AGI - Il vice ministro delle Imprese de del Made in Italy, Valentino Valentini, partecipa oggi e domani – 9 e 10 febbraio – alla fiera Mining Indaba di Città del Capo, in Sudafrica. Questo importante evento internazionale, dedicato all'attrazione di investimenti nel settore minerario africano, riunisce oltre 10.500 delegati provenienti da oltre 120 Paesi, 58 ministri africani e 1.450 amministratori delegati di società minerarie. Per l'Italia, questa missione si inserisce in una settimana diplomatica segnata dall'azione del governo del premier Giorgia Meloni su tre fronti: il 4 febbraio, il ministro degli Esteri Antonio Tajani ha partecipato alla riunione ministeriale sui minerali critici a Washington, convocata dal segretario di Stato Marco Rubio, durante la quale Stati Uniti, Unione Europea e Giappone hanno annunciato un accordo trilaterale da firmare entro 30 giorni; lo stesso giorno, Italia e Germania hanno presentato alla Commissione Europea un documento strategico congiunto sulle materie prime critiche e oggi, infine, l'Italia presenta agli attori africani strumenti operativi per tradurre l'allineamento politico in partnership concrete.
"Ciò che abbiamo costruito a Washington con il ministro Tajani, grazie all'allineamento transatlantico e al coordinamento europeo, lo stiamo traducendo qui a Città del Capo in strumenti concreti per le partnership con i Paesi africani", ha affermato Valentini. "Il presidente Meloni ha una visione chiara: l'Italia deve essere leader nella ridefinizione delle catene di approvvigionamento globali. In una settimana siamo passati dalla diplomazia all'implementazione operativa. Da Washington a Città del Capo: questo è il ritmo dell'Italia quando ha una strategia", ha affermato con orgoglio. L'edizione 2026 della fiera sudafricana ha come tema guida "Più forti insieme: andare avanti attraverso le partnership", a sottolineare l'importanza della cooperazione tra governi, industria, comunità locali e società civile per promuovere un settore minerario africano più resiliente, sostenibile e inclusivo.

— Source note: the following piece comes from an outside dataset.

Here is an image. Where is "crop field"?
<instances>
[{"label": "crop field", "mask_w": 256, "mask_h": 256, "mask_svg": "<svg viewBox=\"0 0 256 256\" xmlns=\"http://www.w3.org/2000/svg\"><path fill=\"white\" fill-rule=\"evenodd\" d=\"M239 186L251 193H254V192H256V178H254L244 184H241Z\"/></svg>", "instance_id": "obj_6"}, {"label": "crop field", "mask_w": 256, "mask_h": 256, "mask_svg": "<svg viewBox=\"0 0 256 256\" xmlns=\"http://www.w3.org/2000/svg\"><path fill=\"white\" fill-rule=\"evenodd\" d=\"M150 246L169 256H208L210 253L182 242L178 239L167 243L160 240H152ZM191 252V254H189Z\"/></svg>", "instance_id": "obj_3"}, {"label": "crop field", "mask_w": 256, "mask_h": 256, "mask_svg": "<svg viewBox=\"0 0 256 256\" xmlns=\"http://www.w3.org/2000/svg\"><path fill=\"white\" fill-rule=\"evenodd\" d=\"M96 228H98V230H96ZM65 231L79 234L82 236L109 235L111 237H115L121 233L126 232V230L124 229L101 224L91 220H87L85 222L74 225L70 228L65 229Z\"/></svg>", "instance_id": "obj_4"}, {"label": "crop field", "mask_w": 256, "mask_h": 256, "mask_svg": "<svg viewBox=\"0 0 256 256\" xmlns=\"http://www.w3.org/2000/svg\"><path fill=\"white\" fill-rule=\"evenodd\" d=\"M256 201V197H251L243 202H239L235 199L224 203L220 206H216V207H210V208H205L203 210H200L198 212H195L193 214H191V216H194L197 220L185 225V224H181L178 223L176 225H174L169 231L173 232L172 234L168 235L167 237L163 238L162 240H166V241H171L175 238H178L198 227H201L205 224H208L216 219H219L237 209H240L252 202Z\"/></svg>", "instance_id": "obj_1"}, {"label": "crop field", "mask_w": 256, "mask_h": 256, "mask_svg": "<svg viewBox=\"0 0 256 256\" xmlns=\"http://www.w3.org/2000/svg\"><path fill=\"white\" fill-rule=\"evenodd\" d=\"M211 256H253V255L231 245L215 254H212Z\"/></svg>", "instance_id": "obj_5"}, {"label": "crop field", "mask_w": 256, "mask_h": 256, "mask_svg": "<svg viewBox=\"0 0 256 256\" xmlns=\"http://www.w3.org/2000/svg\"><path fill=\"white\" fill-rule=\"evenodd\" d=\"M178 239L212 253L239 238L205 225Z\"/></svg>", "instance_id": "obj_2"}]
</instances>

Durante la sua missione, Valentini incontrerà le aziende italiane partecipanti al Forum, con l'obiettivo di favorire il dialogo con il sistema produttivo nazionale. Parteciperà inoltre alla tavola rotonda di alto livello sul tema "Team Europa in Sudafrica", nell'ambito del Seminario sugli investimenti tra Sudafrica e UE, insieme ai ministri belga e finlandese. Il vice ministro pronuncerà il discorso di apertura di un evento speciale organizzato dall'Agenzia per il Commercio Estero (ICE), in collaborazione con il Ministero delle Imprese e del Made in Italy (MIMIT), la Missione Piano Mattei e l'Ambasciata d'Italia a Pretoria, dal titolo "Italia-Africa: opportunità di partenariato nel settore dei minerali critici".
Questo evento, prosecuzione dei lavori dell'International Mining and Resource Action Conference (IMARC) di Sydney del 23 ottobre, mira a promuovere nuove partnership pubblico-private e rafforzare le relazioni commerciali e industriali tra le imprese minerarie italiane e africane. Parteciperanno rappresentanti di Cassa Depositi e Prestiti (SACE), del Servizio Geologico Nazionale (ISPRA), Alberto Castronovo, Inviato Speciale per i Minerali Critici, e rappresentanti della Banca Mondiale. "A Washington, il ministro Tajani ha lavorato sull'architettura politica globale. Qui a Città del Capo stiamo traducendo il Piano Mattei dal livello politico a quello industriale: 250 milioni di euro già investiti, 1 miliardo di euro disponibile, tecnologie italiane e cooperazione geologica", ha aggiunto Valentini.
A margine dell'incontro, il vice ministro terrà colloqui bilaterali con il suo omologo giapponese, Tekehiko Matsuo, ministro degli Affari Internazionali presso il ministero dell'Economia, del Commercio e dell'Industria, e con la vice ministra sudafricana del Commercio, dell'Industria e della Competitività, Lilian Amelia Abrahams. La partecipazione dell'Italia al Forum si inserisce nel Piano Mattei per l'Africa e nella strategia del governo Meloni sui minerali critici, considerati una priorità nazionale per il secondo settore manifatturiero europeo. Nell'ambito della strategia europea per la costituzione di scorte di materie prime critiche, l'Italia si candida a gestire lo stoccaggio per l'intera UE (con la Francia responsabile del finanziamento degli acquisti e la Germania dell'approvvigionamento), un ruolo strategico che posiziona Roma come infrastruttura logistica chiave per l'autosufficienza europea.